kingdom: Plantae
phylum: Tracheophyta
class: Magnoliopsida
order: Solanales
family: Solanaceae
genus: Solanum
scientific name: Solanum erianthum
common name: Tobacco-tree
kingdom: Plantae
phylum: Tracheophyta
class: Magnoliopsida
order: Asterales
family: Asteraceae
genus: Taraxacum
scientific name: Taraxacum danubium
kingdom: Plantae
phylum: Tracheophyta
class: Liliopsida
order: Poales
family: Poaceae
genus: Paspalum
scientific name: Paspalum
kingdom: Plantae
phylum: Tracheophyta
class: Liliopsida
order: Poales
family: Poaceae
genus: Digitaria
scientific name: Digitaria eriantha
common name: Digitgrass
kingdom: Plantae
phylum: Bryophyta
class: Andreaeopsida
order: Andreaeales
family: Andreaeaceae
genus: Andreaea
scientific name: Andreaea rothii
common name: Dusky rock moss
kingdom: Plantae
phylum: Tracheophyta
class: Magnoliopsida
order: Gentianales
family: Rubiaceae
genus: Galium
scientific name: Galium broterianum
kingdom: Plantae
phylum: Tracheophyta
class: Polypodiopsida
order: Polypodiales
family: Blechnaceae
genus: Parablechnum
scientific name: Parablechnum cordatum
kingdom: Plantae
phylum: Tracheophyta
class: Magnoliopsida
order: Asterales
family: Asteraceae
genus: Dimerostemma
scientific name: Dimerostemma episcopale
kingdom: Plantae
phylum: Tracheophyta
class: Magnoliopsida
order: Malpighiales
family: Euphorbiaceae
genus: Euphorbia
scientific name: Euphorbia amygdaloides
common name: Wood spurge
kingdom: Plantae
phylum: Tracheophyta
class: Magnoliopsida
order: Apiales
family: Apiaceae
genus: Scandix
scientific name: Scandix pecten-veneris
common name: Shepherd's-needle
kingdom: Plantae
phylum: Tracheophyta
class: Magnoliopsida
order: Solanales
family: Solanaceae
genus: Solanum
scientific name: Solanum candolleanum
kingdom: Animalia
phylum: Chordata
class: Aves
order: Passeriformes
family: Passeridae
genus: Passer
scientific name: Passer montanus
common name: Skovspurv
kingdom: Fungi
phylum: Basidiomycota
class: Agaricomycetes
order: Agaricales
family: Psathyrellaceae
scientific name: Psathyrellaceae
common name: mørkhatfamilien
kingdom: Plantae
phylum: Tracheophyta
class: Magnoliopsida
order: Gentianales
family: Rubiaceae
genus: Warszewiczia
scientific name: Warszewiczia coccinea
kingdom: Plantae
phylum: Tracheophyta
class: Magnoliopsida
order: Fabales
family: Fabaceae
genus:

▶ _WHAT THE TASK REQUIRES_
Please give the naming lines for each of the items above, from kingdom through common name, unchanged.

▶ _CORRECT ANSWER_
kingdom: Plantae
phylum: Tracheophyta
class: Magnoliopsida
order: Solanales
family: Solanaceae
genus: Solanum
scientific name: Solanum erianthum
common name: Tobacco-tree
kingdom: Plantae
phylum: Tracheophyta
class: Magnoliopsida
order: Asterales
family: Asteraceae
genus: Taraxacum
scientific name: Taraxacum danubium
kingdom: Plantae
phylum: Tracheophyta
class: Liliopsida
order: Poales
family: Poaceae
genus: Paspalum
scientific name: Paspalum
kingdom: Plantae
phylum: Tracheophyta
class: Liliopsida
order: Poales
family: Poaceae
genus: Digitaria
scientific name: Digitaria eriantha
common name: Digitgrass
kingdom: Plantae
phylum: Bryophyta
class: Andreaeopsida
order: Andreaeales
family: Andreaeaceae
genus: Andreaea
scientific name: Andreaea rothii
common name: Dusky rock moss
kingdom: Plantae
phylum: Tracheophyta
class: Magnoliopsida
order: Gentianales
family: Rubiaceae
genus: Galium
scientific name: Galium broterianum
kingdom: Plantae
phylum: Tracheophyta
class: Polypodiopsida
order: Polypodiales
family: Blechnaceae
genus: Parablechnum
scientific name: Parablechnum cordatum
kingdom: Plantae
phylum: Tracheophyta
class: Magnoliopsida
order: Asterales
family: Asteraceae
genus: Dimerostemma
scientific name: Dimerostemma episcopale
kingdom: Plantae
phylum: Tracheophyta
class: Magnoliopsida
order: Malpighiales
family: Euphorbiaceae
genus: Euphorbia
scientific name: Euphorbia amygdaloides
common name: Wood spurge
kingdom: Plantae
phylum: Tracheophyta
class: Magnoliopsida
order: Apiales
family: Apiaceae
genus: Scandix
scientific name: Scandix pecten-veneris
common name: Shepherd's-needle
kingdom: Plantae
phylum: Tracheophyta
class: Magnoliopsida
order: Solanales
family: Solanaceae
genus: Solanum
scientific name: Solanum candolleanum
kingdom: Animalia
phylum: Chordata
class: Aves
order: Passeriformes
family: Passeridae
genus: Passer
scientific name: Passer montanus
common name: Skovspurv
kingdom: Fungi
phylum: Basidiomycota
class: Agaricomycetes
order: Agaricales
family: Psathyrellaceae
scientific name: Psathyrellaceae
common name: mørkhatfamilien
kingdom: Plantae
phylum: Tracheophyta
class: Magnoliopsida
order: Gentianales
family: Rubiaceae
genus: Warszewiczia
scientific name: Warszewiczia coccinea
kingdom: Plantae
phylum: Tracheophyta
class: Magnoliopsida
order: Fabales
family: Fabaceae
genus:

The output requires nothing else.